Matthew Southgate stepped before the microphones at Royal Troon and ran a hand through his hair, looking like a man who’d just survived a dozen nightmares. Asked to size up the conditions at the British Open Friday, a weary Southgate didn’t hold back.
“I need to lie down in a dark room,” he sighed. “It’s brutal out there. That’s one of the toughest experiences I’ve had on a golf course. It was cross-winds everywhere and pins on the same side where the wind was coming from. It’s just so, so difficult. It was like survival golf, really.”
Weather conditions at the British Open are dicey even in the best of circumstances, and Friday at Royal Troon was, as the players attested afterward, some of the worst of circumstances. The wind howled at well over 30 miles per hour. As if that windspeed alone wasn’t bad enough, the wind’s direction was unpredictable, shifting not just from one end of the course to the next, but one hole to the next, or even tee to green.
“Mentally, I mean, it can drive you crazy. It’s just so tough,” Abraham Ancer said. “It’s tough to make putts. It’s tough to leave the ball where you want to put it, you know. Usually you feel like you hit a good shot and you know where it’s going to end up. Here you have to have a little bit of luck as well.”
The afternoon draw took it in the teeth. By 7:00 p.m. local time, only two players on the course had under-par rounds — Jon Rahm at 2-under, MK Kim at 1-under. All 10 players below par after two rounds played in the morning wave, getting off the course or holding on for dear life before the winds reached critical levels.
“It’s funny, I think that sort of 5-, 10-mile-an-hour difference in wind speed does make a big difference. The front nine was so, so tough. The whole golf course is so tough,” Laurie Canter said. “You’re looking at a lot of putts from, best case, 30 to 50 foot in some cases. It just feels like you’re grinding every hole.”
The winds hampered everything in the area, from the players on the course to the planes in the air heading to nearby Prestwick:
“I think today it tipped over the edge where the elements were in control, meaning that you were aiming right of a pin and slicing the ball and seeing the ball hook. So the wind had all the control on the ball. The player couldn’t have control over the wind. I think that’s the tipping point today,” Justin Rose said. “Yesterday I felt like it was playable. I felt like it was a fair fight yesterday. Today just kind of was a bit more survival.”

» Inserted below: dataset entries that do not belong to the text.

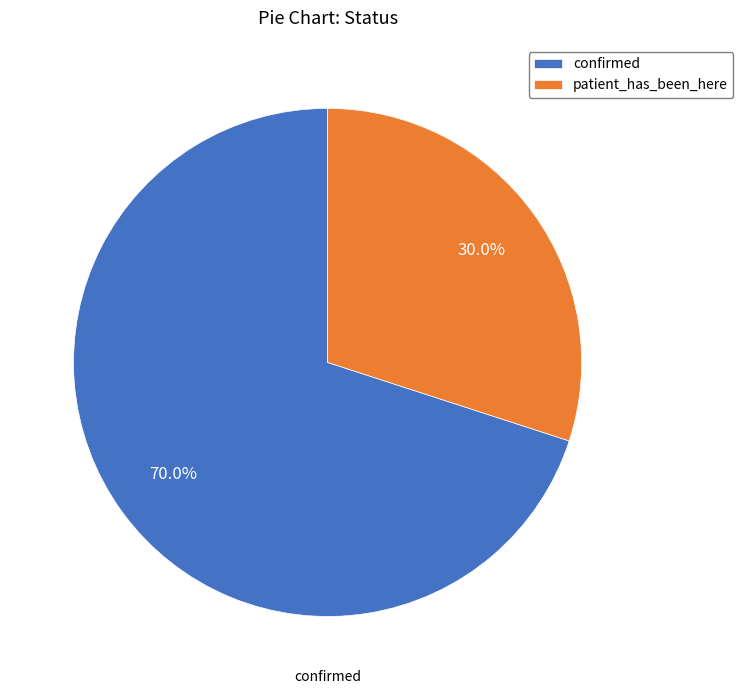

Approximately how many times larger is the value at confirmed compared to patient_has_been_here?

2.3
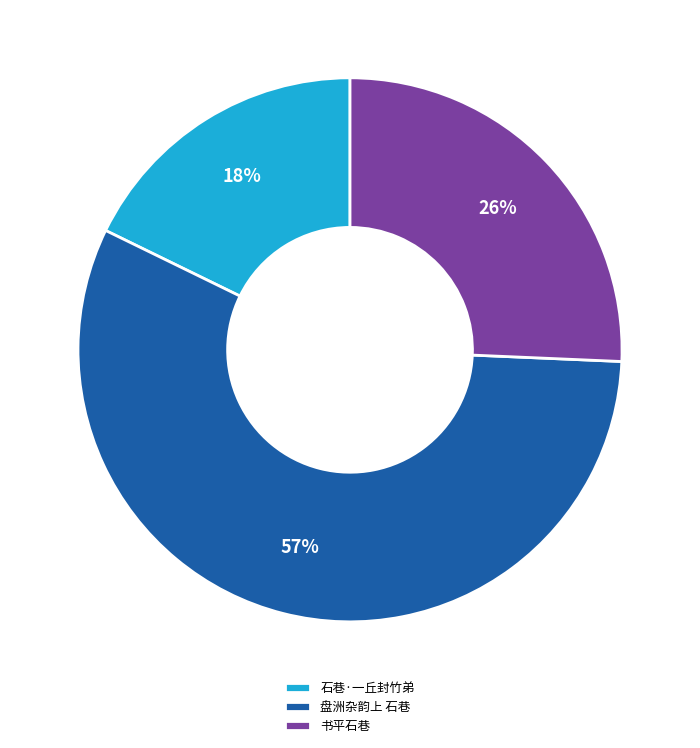

Is 书平石巷 the majority of the pie?

No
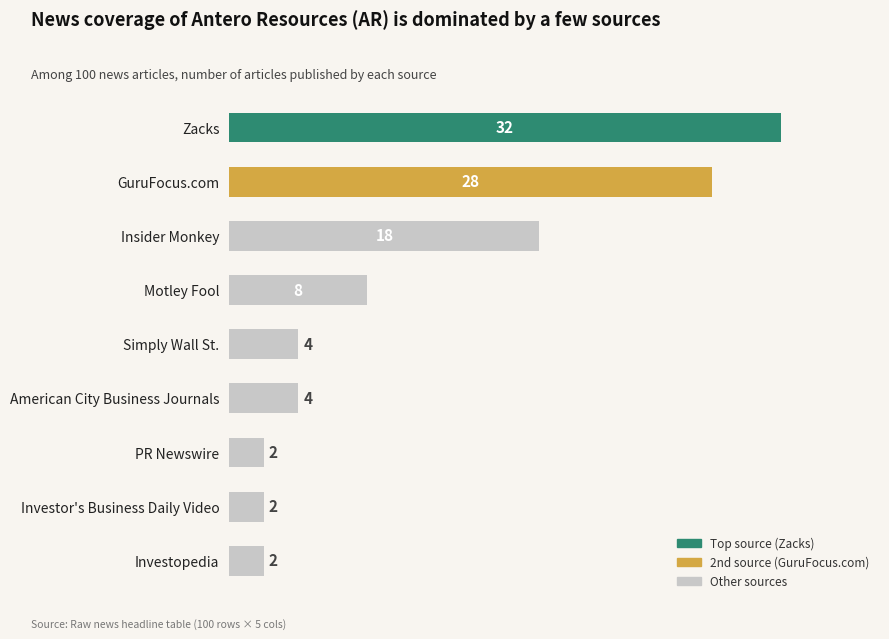

What is the sum of all values?

100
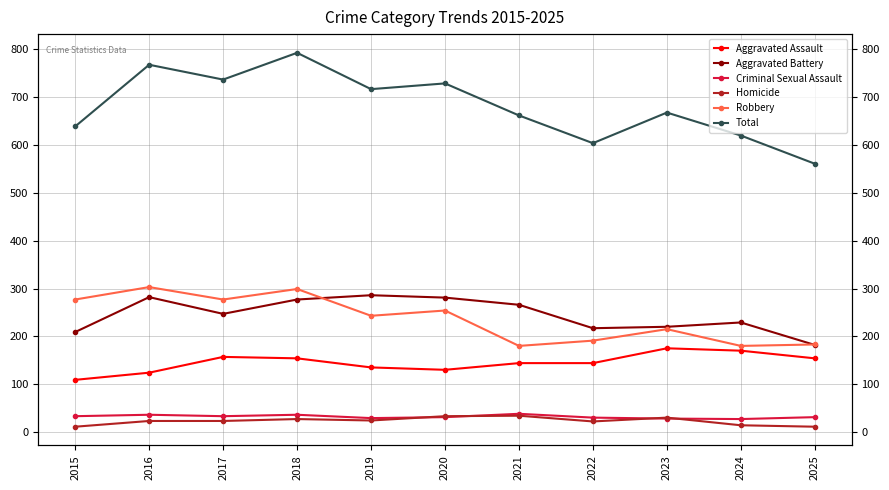

Reading left to right, list all the values displayed in this chart.

Aggravated Assault: 2015=109	2016=124	2017=157	2018=154	2019=135	2020=130	2021=144	2022=144	2023=175	2024=170	2025=154
Aggravated Battery: 2015=209	2016=282	2017=247	2018=277	2019=286	2020=281	2021=266	2022=217	2023=220	2024=229	2025=182
Criminal Sexual Assault: 2015=33	2016=36	2017=33	2018=36	2019=29	2020=31	2021=38	2022=30	2023=28	2024=27	2025=31
Homicide: 2015=11	2016=23	2017=23	2018=27	2019=24	2020=33	2021=34	2022=22	2023=30	2024=14	2025=11
Robbery: 2015=277	2016=303	2017=277	2018=299	2019=243	2020=254	2021=180	2022=191	2023=215	2024=180	2025=183
Total: 2015=639	2016=768	2017=737	2018=793	2019=717	2020=729	2021=662	2022=604	2023=668	2024=620	2025=561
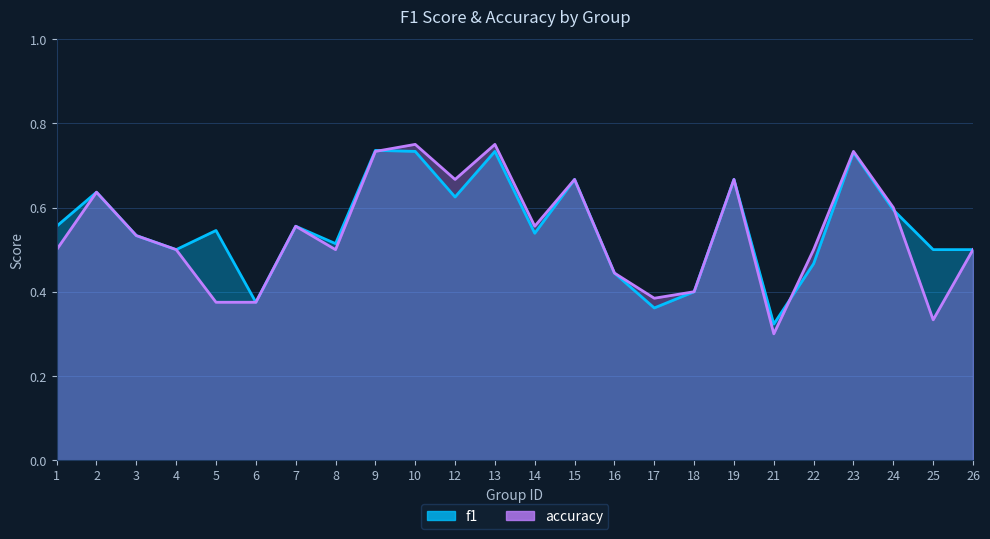

List the series in order of their overall mean, lowest first.

accuracy, f1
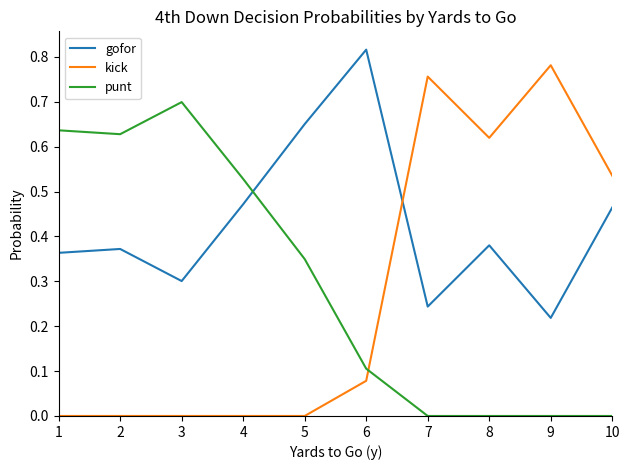

The gofor series shows 0.3 at 4. True or false?

False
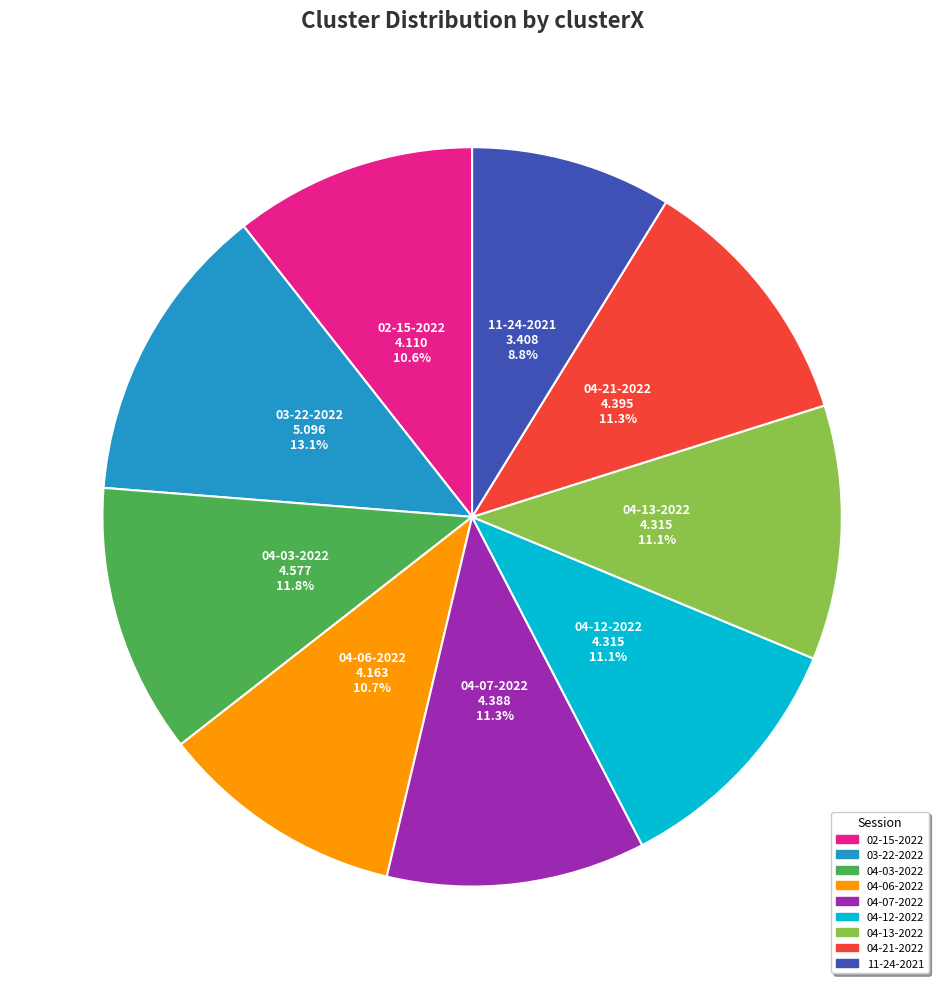

To the nearest percent, what is the difference between the largest and smallest slice percentages?

4%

Rose tied for the low round of the day at 3-under, along with five others, and sits just two strokes behind leader Shane Lowry, who dropped to 7-under on the week.
While so many others have struggled this week, Rose — who fought his way in via qualifier — has been having the time of his life. Rose’s birdie on 18 drew a Ryder Cup-esque roar:
At the other end of the leaderboard, the wind threw some notable names right out of the tournament entirely. Both heroes of the U.S. Open, Bryson DeChambeau and Rory McIlroy, struggled from the jump on Thursday and teed off in the heart of the wind on Friday. Just weeks after putting on a duel for the ages, both McIlroy and DeChambeau will go home early and disappointed.
At least McIlroy could smile about this too-little, too-late birdie:
The half-round of the day belonged to Joaquin Niemann, who managed to go four-under on the back nine after carding an astounding quintuple bogey at the Postage Stamp, the par-3 8th. “It was a tough hole. It was a tough break,” Niemann said. “Knew if I recovered quickly I was gonna be able to bounce back because I’ve been playing great golf.” He sits at even par, seven strokes off the lead
Trying to forecast the weather in Scotland is like trying to predict how McIlroy will play on any given hole, but it appears the wind will be in the single digits on Saturday … and the rain will pick up in the afternoon, right around the time the leaders tee off. The best weather day of the tournament might be Sunday, but then again, at Troon, “best weather” is a dubious concept and a moving target.